◆ EXTRACT PROVIDED ◆
____________________
Robert McConkey (11 January 1895 – 5 January 1961) was an Irish hurler. His championship career at the senior level with the Limerick county team spanned sixteen years from 1918 until 1934.

McConkey first played competitive hurling with the St Patrick's club in Limerick. He later joined the Young Irelands club and won five county senior championship medals between 1920 and 1932.

Impressive displays at the club level brought McConkey to the attention of the Limerick senior team selectors and he was quickly added to the team. Over the course of a sixteen-year period, he won three All-Ireland medals, beginning with his first in 1918, a second as captain of the team in 1921 and a third and final winners' medal in 1934. McConkey also won four Munster medals.

After being chosen on the Munster inter-provincial team for the first time in 1927, McConkey was an automatic choice on the panel for two seasons. During that time he won one Railway Cup medal.
____________________
◆ DATA EXTRACT ◆
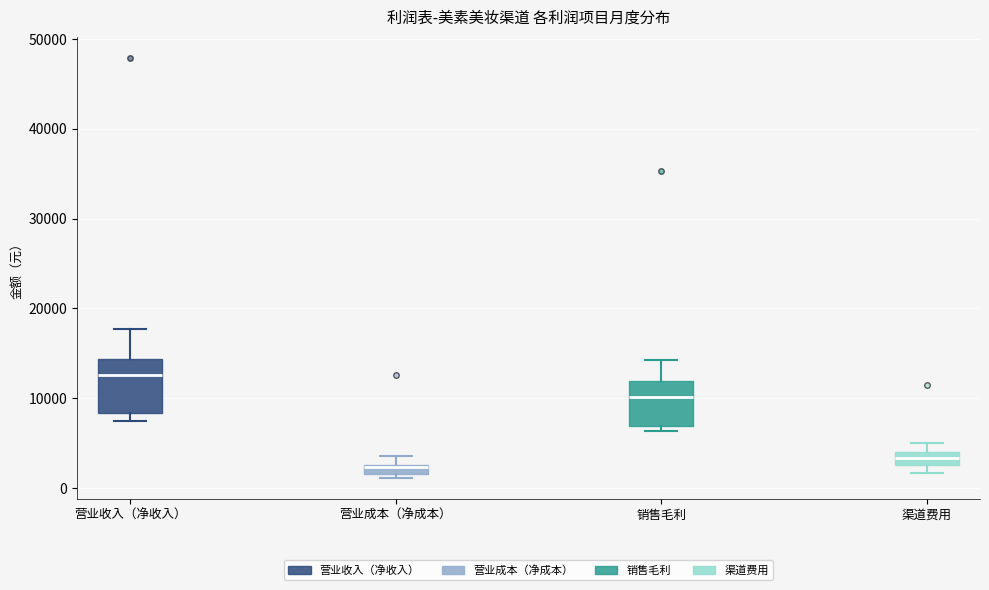

Where is the upper edge of the box for 渠道费用 on the y-axis? The values are not printed on the chart, so give them approximately, as read against the axis.

4000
____________________
◆ EXERCISES ◆
[A] In the biography of the hurler, give again the passage that begins at the words "Robert McConkey (11" and stops after "1920 and 1932.", with "St Patrick's" changed to "Saint Patrick's".
[B] According to the hurler's biography, in what year did McConkey win an All-Ireland medal as captain of the team?

◆ SOLUTION SET ◆
[A]
Robert McConkey (11 January 1895 – 5 January 1961) was an Irish hurler. His championship career at the senior level with the Limerick county team spanned sixteen years from 1918 until 1934.

McConkey first played competitive hurling with the Saint Patrick's club in Limerick. He later joined the Young Irelands club and won five county senior championship medals between 1920 and 1932.

[B] 1921